# Question on Metaprogramming Example from Docs

Hello,

I have been reviewing the metaprogamming section of the docs and I have come across something I don’t understand. I am looking at the second example in the subsection on interpolation, here. The example is showing how you can interpolate a tuple into an expression.

``````julia> ex = :(a in \$:((1,2,3)) )
:(a in (1, 2, 3))
``````

My question is - why is the tuple quoted a second time?

I just tried

``````ex = :(a in \$(1, 2, 3))
``````

and it appears to work the same. Am I missing something?

1 Like

`dump` is often a good way to examine expressions in details. Here, it shows that the two expressions you build in your example are subtly different:

``````julia> :(a in \$:((1,2,3)) ) |> dump
Expr
args: Array{Any}((3,))
1: Symbol in
2: Symbol a
3: Expr
args: Array{Any}((3,))
1: Int64 1
2: Int64 2
3: Int64 3

julia> :(a in \$(1,2,3) ) |> dump
Expr
args: Array{Any}((3,))
1: Symbol in
2: Symbol a
3: Tuple{Int64, Int64, Int64}
1: Int64 1
2: Int64 2
3: Int64 3
``````

One thing to notice is that the way shown in the documentation produces exactly the same expression as a plain `a in (1,2,3)`, which is perhaps why it would be preferred:

``````julia> :(a in (1,2,3) ) |> dump
Expr
args: Array{Any}((3,))
1: Symbol in
2: Symbol a
3: Expr
args: Array{Any}((3,))
1: Int64 1
2: Int64 2
3: Int64 3
``````

That being said, I believe in this case all expressions work in the same way in practice, because the tuple `(1,2,3)` is a literal that evaluates to itself (i.e. evaluating it once more does not change its value):

``````julia> a = 2
2

julia> eval(:(a in (1,2,3) ))
true

julia> eval(:(a in \$:((1,2,3)) ))
true

julia> eval(:(a in \$(1,2,3)) )
true
``````
2 Likes

Just to add to the above: that section of the docs is intentionally demonstrating that you can interpolate an Expr into another Expr. This is different from simply interpolating some object in that place. Consider an expression which does not evaluate to itself (the Tuple does, as @ffevotte demonstrated above), i.e. not a “literal”.

``````julia> :(a in \$:(1+1))
:(a in 1 + 1)

julia> :(a in 1+1)
:(a in 1 + 1)

julia> :(a in \$(1+1))
:(a in 2)
``````

In the first case, the expression is interpolated as-is.
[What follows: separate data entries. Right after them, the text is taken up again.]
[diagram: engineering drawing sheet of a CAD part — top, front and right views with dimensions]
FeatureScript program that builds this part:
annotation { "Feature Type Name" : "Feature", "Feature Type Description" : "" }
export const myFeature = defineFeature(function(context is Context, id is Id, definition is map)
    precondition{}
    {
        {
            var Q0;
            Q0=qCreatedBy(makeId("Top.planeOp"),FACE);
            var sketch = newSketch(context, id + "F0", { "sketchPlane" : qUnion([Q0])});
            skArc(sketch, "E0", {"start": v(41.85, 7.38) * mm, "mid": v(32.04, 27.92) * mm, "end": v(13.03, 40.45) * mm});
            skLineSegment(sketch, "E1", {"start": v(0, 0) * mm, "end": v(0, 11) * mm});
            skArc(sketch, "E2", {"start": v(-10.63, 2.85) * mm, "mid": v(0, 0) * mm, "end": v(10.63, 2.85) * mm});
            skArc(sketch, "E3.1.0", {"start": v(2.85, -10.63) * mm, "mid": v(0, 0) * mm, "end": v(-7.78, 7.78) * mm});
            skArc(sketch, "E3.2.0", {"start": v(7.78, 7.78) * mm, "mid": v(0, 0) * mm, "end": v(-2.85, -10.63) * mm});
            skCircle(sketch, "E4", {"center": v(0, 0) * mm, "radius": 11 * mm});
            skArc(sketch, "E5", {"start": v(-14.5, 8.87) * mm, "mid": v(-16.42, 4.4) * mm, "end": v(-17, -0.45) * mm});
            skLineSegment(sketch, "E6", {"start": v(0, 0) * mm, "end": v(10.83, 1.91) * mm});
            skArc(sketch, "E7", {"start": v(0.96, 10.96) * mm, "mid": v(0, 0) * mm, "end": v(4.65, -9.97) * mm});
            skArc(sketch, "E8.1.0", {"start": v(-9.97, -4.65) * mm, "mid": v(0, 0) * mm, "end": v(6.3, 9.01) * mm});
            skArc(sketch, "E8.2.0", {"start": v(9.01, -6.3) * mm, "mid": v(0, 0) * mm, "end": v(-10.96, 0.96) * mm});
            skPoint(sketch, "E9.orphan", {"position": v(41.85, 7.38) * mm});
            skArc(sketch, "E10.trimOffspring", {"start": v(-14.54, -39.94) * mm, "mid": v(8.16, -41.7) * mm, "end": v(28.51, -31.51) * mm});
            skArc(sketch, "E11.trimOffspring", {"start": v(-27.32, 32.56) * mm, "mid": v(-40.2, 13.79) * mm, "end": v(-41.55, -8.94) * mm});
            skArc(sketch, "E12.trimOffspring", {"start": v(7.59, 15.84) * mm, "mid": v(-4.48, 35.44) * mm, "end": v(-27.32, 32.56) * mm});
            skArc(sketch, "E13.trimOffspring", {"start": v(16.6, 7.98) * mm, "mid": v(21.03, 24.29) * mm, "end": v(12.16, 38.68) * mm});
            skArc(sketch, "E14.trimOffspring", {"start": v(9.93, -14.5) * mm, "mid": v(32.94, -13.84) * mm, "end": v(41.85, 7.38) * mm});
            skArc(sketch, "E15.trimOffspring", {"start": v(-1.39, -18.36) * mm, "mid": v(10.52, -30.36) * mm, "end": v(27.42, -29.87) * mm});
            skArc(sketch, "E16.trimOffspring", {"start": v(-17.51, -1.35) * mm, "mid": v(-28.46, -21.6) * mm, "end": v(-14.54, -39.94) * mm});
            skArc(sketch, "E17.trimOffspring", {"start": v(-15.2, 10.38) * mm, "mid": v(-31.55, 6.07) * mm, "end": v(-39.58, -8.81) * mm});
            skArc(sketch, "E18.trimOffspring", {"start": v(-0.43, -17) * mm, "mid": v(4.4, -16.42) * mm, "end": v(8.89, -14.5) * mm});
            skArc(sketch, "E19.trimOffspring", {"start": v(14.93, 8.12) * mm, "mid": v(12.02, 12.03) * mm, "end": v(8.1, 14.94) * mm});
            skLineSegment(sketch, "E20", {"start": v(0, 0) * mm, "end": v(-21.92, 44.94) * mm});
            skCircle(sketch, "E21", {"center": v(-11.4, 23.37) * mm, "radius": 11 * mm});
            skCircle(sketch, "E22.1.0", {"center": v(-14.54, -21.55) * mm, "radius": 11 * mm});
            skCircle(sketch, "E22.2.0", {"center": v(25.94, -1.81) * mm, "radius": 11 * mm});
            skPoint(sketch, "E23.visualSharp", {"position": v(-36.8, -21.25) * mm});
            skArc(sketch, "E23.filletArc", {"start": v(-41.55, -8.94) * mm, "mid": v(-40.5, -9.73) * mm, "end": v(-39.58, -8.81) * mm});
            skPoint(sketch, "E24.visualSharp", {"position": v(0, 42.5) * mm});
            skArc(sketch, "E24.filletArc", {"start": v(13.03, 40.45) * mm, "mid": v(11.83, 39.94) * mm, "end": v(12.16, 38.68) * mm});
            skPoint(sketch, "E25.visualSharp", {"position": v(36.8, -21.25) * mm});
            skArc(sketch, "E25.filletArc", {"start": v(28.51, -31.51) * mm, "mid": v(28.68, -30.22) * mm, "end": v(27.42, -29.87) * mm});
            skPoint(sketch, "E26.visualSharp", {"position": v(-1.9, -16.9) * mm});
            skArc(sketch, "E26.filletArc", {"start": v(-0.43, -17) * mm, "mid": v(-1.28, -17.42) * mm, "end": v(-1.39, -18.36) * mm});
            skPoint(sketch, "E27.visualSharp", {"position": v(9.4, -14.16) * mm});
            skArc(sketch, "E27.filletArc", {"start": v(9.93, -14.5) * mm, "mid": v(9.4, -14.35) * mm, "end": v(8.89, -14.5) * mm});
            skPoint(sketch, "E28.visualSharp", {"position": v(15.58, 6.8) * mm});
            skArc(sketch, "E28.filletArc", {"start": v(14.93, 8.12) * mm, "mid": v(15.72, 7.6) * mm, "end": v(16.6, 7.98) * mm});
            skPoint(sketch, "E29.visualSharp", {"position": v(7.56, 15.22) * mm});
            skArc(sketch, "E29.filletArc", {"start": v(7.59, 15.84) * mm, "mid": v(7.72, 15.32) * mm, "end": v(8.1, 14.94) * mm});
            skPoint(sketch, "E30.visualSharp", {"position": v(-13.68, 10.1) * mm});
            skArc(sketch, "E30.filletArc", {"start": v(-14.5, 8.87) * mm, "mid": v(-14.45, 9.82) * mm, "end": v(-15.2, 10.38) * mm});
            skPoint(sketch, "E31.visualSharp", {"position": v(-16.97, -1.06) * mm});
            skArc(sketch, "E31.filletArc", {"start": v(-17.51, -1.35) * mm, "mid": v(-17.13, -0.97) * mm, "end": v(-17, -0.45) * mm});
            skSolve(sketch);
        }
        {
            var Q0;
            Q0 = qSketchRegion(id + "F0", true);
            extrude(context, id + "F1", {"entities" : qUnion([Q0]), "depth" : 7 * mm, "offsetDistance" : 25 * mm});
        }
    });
The second case is exactly the same as first. Interpolating the `1+1` in the first expression produces the second expression, the same as if I had written it out by hand. In the last case, the value of `1+1` is computed, then the interpolation takes place.
Why does this distinction matter? Consider:

``````julia> :(a in \$:((x + 1)))
:(a in x + 1)

julia> :(a in \$(x + 1))
ERROR: UndefVarError: x not defined
``````

Notice that `x` doesn’t exist, so the second case throws an error. It’s impossible to compute `x+1` at the moment. However, I can create an expression that when evaluated computes `x+1` as part of it (that’s what the first case does). By the time it’s evaluated, I can ensure that some variable called `x` exists in scope so the whole thing works. This kind of composing of larger expressions out of smaller expressions is extremely important, particularly when writing macros. You might see building up of expressions like the following:

``````julia> var = :x;

julia> e = :(\$var + 1);

julia> f = :(sin ∘ Float16);

julia> small_ex = :(\$f.(1:\$e))
:((sin ∘ Float16).(1:x + 1))

julia> larger_ex = :(map(\$var -> \$small_ex, 1:5))
:(map((x->begin
(sin ∘ Float16).(1:x + 1)
end), 1:5))

julia> eval(ans)
5-element Vector{Vector{Float16}}:
[0.8413, 0.909]
[0.8413, 0.909, 0.1411]
[0.8413, 0.909, 0.1411, -0.757]
[0.8413, 0.909, 0.1411, -0.757, -0.959]
[0.8413, 0.909, 0.1411, -0.757, -0.959, -0.2793]
``````

In each step above, I’m interpolating an expression into place, not the value of that expression. The `eval` is just to demonstrate that that expression is valid, and what it does. In practice, macros end up “eval-ing” themselves after the expression is created.

2 Likes

Thank you - both answers are very helpful and I understand this a little better now.